Baylor took the field as the home team on a warm night at Rosenblatt Stadium behind junior lefthander Cory VanAllen. After a scoreless first inning, Tulane went on the attack in the top of the 2nd. A Greg Dini RBI single put the Green Wave on the board first, followed by a Mark Hamilton 2 run homer to right to make it 3-0 Tulane. The inning continued to unravel for Baylor as the aided Tulane with two errors and a walk. By the time the Bears were back in the dugout, they were facing a 6-0 deficit. VanAllen would settle in and pitch into the 5th but the Baylor bats were unable to muster anything against Tulane's J.R. Crowel through the first 6 innings. The Bears trailed 7-0 with 3 innings left to play.
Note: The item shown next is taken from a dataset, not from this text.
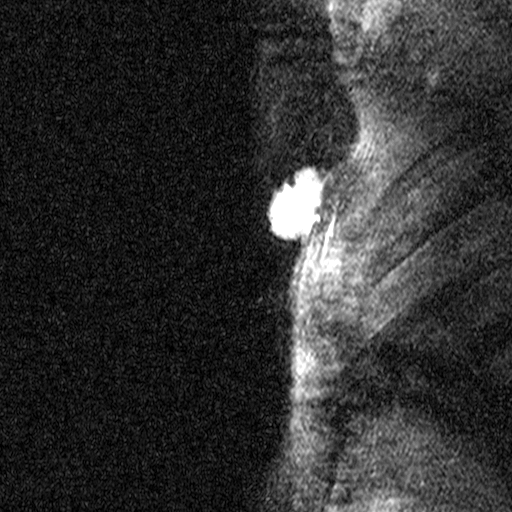
Breast MRI (dynamic contrast-enhanced), one sagittal slice; slice 38 of 44 in the series (ordered by position); dynamic contrast-enhanced study with each time point stored as its own series, time point 2 of 3 at this slice position (early post-contrast, ordered by acquisition time); 1.5 T; TE 4.5 ms, TR 11 ms; 3 mm slice thickness; 512 × 512 image matrix. Patient: female, 44 years. Case-level facts recorded for this patient, not image findings: setting: breast cancer imaged before/during neoadjuvant chemotherapy; receptor status: HR-positive, HER2-negative.
Annotated regions visible in this slice (semi-automatic segmentation, software-assisted and operator-edited):
- analysis volume of interest (the breast-tissue region the enhancement analysis was run in; not a lesion): bounding box <218,118,341,291> (left, top, right, bottom; pixels)
- tumour enhancement mask (voxels above the 90 % enhancement threshold inside the analysis volume of interest): <268,167,323,239>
BU finally began to chip away at the lead in the bottom of the 7th. Paul Witt got the Bears off the schneid, scoring on a wild pitch. Michael Griffin and Kyle Reynolds followed with run-producing hits to make it a 7-3 ballgame, knocking Crowel out of the game in the process. Although Baylor wasn't able to get any closer in the 7th, reliever Abe Woody, who entered in the 5th to replace VanAllen, continued to mow down Tulane hitters to keep the Bears within striking distance. In the bottom of the 8th, a 2 out double steal set up Griffin who shot one through the left side of the infield to score Witt and Seth Fortenberry. Heading to the 9th inning, Baylor had drawn to within 7-5. Woody set the Green Wave down in order to complete 4.1 innings of 2 hit, shutout relief to set the stage for the bottom of the 9th.
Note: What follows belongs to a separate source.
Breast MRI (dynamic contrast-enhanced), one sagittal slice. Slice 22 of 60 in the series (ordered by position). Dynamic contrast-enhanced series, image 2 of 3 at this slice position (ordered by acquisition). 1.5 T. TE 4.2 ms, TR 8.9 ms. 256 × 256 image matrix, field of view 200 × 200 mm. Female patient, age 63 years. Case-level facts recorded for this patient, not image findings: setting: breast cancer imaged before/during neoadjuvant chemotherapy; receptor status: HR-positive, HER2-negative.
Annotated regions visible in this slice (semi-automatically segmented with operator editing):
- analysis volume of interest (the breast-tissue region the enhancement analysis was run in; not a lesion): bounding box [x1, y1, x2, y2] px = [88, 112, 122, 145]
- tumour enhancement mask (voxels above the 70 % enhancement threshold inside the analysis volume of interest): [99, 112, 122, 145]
After Josh Ford and Reid Brees led off with consecutive singles to put the tying runners on base, Zach Dillon squared away for a sacrifice bunt but pulled the bat back and slapped a double up the first base line. Pinch runner Jeff Mandel scored and all of a sudden, the Bears had the tying run at 3rd base and the winning run at 2nd with nobody out. Tulane decided to intentionally walk Kevin Russo after a pitching change to put a force at every base. Fortenberry had the first opportunity to be the hero but popped up to shortstop for the first out of the inning. Paul Witt stepped up to the plate where a hit could win a walkoff win but a ground ball could mean a season ending double play.
On the first pitch of the at bat from reliever Brandon Gomes, Witt hit a chopper back up the middle that initially looked like trouble for the Bears. But Tulane second baseman Joe Holland had to wait back on the ball to avoid taking a short hop. Holland fielded the hop cleanly and touched the second base bag for the second out of the inning. But with Russo bearing down on him, Holland made an errant throw to first as he tried to complete the double play and the ball skipped away from first baseman Micah Owings. Chase Gerdes scored on the forceout and Zach Dillon came screaming around third to beat Owings' throw home to give the Bears the improbable 8-7 win.
The comeback tied for the largest margin overcome in the College World Series since 1960. And the Bears did it against a Tulane team that came in with an incredible 56-11 record and a roster that included five players that would eventually see time in the Major Leagues. Baylor's season would come to an end the following night against their old nemesis from Austin, but they wouldn't have gotten to that point without what is arguably the greatest win in program history.